段落功能解決歧義——描述多遮罩輸出策略。

邏輯角色直接回應任務定義中提出的「歧義性」挑戰。多粒度遮罩設計使模型從「選擇唯一答案」轉為「呈現多種合理解釋」，這是與傳統分割模型的根本差異。

論證技巧 / 潛在漏洞三個固定的輸出槽位是簡潔的工程決策，但物件層級可能遠多於三層（如紐扣→口袋→襯衫→上半身→人→群組）。此外，IoU 預測的準確性直接影響自動選擇的品質。

4. Data Engine — 資料引擎

The SA-1B dataset was built through a three-stage data engine. In the assisted-manual stage, professional annotators used SAM interactively, producing 4.3 million masks.
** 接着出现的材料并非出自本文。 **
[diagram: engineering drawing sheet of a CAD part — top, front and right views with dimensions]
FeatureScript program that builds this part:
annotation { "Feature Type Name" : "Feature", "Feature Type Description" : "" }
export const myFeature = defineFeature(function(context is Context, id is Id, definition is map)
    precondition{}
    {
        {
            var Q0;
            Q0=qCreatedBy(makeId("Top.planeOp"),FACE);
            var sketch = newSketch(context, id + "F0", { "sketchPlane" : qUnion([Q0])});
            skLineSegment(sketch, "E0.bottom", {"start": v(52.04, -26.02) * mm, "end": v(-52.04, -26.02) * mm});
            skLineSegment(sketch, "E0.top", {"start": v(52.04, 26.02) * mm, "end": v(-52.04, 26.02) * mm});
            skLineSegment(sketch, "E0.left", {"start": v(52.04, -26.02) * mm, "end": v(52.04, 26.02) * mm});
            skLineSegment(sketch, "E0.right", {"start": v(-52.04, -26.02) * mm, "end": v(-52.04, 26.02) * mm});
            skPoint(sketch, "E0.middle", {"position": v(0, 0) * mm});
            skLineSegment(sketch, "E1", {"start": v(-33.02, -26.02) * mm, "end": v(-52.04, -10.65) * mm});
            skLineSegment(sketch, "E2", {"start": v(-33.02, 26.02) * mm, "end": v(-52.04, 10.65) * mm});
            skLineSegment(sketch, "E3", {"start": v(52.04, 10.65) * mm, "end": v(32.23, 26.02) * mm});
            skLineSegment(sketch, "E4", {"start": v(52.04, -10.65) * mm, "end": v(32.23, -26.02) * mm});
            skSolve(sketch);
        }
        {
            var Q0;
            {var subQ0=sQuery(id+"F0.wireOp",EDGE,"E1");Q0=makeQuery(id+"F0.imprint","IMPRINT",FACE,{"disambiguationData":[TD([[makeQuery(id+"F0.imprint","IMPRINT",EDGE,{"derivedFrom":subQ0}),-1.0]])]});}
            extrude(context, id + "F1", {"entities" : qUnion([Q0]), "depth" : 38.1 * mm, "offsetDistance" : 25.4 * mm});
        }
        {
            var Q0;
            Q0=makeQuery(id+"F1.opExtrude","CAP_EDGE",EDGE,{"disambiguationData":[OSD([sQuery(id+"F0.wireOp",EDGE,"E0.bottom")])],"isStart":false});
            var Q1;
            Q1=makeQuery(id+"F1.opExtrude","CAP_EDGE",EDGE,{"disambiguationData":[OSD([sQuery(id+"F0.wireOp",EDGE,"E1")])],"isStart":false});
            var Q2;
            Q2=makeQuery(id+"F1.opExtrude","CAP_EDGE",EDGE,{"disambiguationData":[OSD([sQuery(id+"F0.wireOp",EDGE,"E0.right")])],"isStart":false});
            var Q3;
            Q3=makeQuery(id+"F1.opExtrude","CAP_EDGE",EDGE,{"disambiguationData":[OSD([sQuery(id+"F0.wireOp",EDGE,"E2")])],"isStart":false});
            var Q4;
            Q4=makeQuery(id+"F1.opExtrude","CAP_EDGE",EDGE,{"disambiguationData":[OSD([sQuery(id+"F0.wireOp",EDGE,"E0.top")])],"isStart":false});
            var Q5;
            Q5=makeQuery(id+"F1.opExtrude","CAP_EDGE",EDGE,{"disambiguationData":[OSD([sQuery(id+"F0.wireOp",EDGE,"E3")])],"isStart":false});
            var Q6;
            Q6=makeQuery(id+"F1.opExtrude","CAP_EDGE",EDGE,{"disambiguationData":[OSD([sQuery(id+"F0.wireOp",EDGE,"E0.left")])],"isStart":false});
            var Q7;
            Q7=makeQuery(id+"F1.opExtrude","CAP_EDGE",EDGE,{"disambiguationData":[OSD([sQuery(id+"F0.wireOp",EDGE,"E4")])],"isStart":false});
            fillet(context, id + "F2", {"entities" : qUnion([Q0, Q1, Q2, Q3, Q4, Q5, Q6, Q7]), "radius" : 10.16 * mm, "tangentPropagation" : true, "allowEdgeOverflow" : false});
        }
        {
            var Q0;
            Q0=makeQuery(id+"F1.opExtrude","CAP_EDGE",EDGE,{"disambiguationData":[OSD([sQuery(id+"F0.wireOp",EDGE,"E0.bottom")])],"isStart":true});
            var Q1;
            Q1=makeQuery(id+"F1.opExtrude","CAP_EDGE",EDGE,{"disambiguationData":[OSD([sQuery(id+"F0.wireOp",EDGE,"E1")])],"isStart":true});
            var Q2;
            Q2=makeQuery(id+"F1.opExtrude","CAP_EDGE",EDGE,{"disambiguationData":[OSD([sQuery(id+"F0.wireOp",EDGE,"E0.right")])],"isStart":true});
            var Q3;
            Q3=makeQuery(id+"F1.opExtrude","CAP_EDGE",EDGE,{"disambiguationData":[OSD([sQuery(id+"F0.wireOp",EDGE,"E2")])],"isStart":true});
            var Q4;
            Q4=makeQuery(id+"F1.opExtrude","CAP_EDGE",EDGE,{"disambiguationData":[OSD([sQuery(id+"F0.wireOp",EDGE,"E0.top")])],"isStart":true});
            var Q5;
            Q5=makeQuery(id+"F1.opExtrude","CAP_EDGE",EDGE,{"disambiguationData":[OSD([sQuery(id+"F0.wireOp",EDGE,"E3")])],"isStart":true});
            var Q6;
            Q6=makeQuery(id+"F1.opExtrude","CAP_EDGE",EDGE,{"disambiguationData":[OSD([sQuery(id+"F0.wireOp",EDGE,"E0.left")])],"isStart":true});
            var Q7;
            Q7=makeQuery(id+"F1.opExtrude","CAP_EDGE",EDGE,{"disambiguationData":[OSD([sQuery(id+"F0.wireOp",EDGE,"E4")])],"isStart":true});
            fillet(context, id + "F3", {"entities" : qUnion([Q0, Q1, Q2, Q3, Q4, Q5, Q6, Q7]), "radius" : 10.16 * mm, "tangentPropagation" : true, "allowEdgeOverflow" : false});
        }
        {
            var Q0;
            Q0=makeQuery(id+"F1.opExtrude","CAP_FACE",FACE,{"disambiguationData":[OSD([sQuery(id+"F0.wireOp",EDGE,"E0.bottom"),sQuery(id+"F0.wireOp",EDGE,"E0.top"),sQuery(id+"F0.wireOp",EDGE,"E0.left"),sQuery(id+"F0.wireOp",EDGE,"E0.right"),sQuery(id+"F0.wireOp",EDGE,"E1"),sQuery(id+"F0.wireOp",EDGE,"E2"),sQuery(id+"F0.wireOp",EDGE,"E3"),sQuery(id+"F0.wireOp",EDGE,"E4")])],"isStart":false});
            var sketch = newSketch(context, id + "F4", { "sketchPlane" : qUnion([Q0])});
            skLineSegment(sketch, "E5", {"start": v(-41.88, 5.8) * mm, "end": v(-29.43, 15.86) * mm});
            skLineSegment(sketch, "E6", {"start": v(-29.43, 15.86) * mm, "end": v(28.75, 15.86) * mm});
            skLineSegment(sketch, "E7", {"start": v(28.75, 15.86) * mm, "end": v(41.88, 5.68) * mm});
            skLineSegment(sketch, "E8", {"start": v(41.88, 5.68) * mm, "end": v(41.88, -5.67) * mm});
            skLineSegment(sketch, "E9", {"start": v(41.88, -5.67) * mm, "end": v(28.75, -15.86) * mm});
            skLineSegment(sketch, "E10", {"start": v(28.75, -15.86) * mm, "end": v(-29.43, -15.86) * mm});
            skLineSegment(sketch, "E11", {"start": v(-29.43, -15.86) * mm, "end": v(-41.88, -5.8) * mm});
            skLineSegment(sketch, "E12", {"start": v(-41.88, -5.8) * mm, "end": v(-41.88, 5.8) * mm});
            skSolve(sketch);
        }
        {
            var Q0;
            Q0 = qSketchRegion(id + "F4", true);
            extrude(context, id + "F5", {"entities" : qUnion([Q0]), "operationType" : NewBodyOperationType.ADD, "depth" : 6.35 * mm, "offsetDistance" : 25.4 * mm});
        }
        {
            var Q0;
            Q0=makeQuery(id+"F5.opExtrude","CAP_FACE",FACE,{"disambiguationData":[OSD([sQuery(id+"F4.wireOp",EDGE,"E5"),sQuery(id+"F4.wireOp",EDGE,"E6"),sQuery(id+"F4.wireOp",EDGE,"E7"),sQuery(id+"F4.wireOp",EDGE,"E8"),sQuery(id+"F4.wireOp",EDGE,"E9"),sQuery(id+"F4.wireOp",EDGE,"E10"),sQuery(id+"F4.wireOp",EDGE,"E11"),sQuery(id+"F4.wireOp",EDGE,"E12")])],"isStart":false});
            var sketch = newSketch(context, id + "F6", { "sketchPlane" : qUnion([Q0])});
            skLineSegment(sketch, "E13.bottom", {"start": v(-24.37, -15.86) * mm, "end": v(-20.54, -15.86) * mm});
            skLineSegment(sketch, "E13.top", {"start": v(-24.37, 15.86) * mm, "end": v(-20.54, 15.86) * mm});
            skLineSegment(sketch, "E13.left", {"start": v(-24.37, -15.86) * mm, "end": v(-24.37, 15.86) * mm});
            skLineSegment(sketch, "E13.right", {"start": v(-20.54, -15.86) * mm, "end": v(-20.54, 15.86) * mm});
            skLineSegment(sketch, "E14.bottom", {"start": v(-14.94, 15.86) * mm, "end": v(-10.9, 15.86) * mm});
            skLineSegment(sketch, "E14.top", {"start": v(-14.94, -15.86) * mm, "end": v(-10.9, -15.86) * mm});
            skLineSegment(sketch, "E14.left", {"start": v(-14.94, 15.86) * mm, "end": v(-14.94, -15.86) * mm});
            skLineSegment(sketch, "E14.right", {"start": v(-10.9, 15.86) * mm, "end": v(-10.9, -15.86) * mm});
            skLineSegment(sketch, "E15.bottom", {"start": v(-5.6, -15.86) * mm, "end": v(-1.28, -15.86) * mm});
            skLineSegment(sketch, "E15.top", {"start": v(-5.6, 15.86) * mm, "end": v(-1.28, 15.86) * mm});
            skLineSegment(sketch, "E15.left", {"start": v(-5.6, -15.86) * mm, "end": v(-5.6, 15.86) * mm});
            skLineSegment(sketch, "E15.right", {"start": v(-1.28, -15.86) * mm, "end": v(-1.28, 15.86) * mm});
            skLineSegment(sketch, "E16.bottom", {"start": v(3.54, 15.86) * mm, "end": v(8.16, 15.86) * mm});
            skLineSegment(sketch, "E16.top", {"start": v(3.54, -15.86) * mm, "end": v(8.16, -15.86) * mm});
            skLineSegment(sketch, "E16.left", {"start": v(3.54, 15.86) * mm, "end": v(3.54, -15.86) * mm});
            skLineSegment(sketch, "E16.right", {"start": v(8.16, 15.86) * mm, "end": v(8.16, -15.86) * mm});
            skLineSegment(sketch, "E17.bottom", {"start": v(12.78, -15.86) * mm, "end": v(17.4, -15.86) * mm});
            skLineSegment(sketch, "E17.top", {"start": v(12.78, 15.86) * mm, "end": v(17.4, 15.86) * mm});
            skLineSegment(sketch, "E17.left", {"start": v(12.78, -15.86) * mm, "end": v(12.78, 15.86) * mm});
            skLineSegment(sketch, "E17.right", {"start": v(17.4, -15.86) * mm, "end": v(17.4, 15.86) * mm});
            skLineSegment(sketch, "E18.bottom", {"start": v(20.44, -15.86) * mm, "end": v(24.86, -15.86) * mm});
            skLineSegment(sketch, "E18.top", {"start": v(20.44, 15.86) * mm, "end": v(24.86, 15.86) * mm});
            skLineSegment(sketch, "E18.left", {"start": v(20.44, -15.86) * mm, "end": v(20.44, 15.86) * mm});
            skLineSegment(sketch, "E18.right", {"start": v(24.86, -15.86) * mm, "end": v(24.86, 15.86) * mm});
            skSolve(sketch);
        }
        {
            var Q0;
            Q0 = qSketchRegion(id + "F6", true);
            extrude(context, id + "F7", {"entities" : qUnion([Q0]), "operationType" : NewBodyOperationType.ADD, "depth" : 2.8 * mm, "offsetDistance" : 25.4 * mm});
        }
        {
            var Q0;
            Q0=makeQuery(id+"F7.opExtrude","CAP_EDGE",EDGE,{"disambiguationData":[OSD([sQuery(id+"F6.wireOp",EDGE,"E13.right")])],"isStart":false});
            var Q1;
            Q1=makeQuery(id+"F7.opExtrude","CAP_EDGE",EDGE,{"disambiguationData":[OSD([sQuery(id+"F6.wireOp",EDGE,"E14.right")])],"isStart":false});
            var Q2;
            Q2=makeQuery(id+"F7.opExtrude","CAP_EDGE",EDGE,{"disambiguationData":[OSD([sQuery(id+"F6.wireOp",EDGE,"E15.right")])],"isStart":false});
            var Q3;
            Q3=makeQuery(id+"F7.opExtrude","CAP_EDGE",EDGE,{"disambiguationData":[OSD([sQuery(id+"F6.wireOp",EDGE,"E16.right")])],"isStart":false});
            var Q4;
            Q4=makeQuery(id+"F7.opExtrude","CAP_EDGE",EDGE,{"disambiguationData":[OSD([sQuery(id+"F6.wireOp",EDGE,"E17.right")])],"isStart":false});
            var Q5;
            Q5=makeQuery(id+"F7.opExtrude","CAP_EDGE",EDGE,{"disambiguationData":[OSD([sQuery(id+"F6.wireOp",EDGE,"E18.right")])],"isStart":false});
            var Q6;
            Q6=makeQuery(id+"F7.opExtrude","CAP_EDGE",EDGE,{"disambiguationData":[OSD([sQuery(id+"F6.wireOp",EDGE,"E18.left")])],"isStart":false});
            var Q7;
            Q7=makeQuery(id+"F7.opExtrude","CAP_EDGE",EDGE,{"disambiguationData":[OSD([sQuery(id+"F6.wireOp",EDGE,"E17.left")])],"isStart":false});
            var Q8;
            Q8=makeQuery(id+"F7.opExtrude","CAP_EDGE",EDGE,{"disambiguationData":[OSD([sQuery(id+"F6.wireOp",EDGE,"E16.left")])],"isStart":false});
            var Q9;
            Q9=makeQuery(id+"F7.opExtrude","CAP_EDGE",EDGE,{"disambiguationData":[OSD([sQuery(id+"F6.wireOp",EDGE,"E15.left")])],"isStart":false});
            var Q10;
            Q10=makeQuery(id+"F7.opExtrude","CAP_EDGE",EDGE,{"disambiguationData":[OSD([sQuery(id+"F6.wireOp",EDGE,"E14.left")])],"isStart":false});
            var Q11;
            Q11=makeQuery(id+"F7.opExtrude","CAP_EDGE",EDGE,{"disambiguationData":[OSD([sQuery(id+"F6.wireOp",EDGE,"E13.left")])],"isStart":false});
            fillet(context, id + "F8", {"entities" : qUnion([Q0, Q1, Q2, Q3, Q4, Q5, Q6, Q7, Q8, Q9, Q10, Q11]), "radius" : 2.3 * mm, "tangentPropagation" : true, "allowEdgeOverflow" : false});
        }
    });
In the semi-automatic stage, SAM generated candidate masks that annotators refined, yielding 5.9 million masks and increasing mask diversity. In the fully automatic stage, SAM generated masks using a 32x32 grid of point prompts per image, followed by non-maximum suppression and confidence filtering, producing the vast majority of the final 1.1 billion masks across 11 million images. Human quality ratings consistently scored mask quality between 7 and 9 on a 10-point scale.

SA-1B 資料集透過三階段資料引擎建構。在輔助手動階段，專業標註員以互動方式使用 SAM，產生 430 萬個遮罩。在半自動階段，SAM 生成候選遮罩供標註員精修，產出 590 萬個遮罩並增加了遮罩多樣性。在全自動階段，SAM 對每張影像使用 32x32 的點提示網格生成遮罩，再經非極大值抑制與信心過濾，產生了最終十一億個遮罩（分布在一千一百萬張影像上）的絕大部分。人類品質評分一致地將遮罩品質評為 10 分制中的 7 至 9 分。

段落功能資料建構策略——展示從人工到全自動的漸進式資料擴展。

邏輯角色此段揭示了 SAM 成功的「飛輪效應」：模型改善標註品質與效率 -> 更多更好的資料 -> 模型進一步改善。三階段設計使資料規模從百萬級跳躍至十億級。

論證技巧 / 潛在漏洞三階段漸進的敘事極具說服力。但「十億個遮罩」主要由全自動階段生成——其品質上限受限於當時的模型能力。此外，32x32 網格的均勻取樣可能在複雜場景中遺漏小型或密集物件。

5. Experiments — 實驗

We evaluate SAM across 23 diverse segmentation datasets in a zero-shot setting. On single-point segmentation, SAM outperforms the baseline RITM model on 16 of 23 datasets. Additional evaluations demonstrate zero-shot capability on edge detection (comparable to learned approaches on BSDS500), object proposals (competitive on LVIS), and instance segmentation. Preliminary experiments with text-to-mask functionality show promising but less refined results. Critically, the model achieves these results without any task-specific finetuning, purely through prompt engineering — supporting our thesis that SAM functions as a foundation model for segmentation.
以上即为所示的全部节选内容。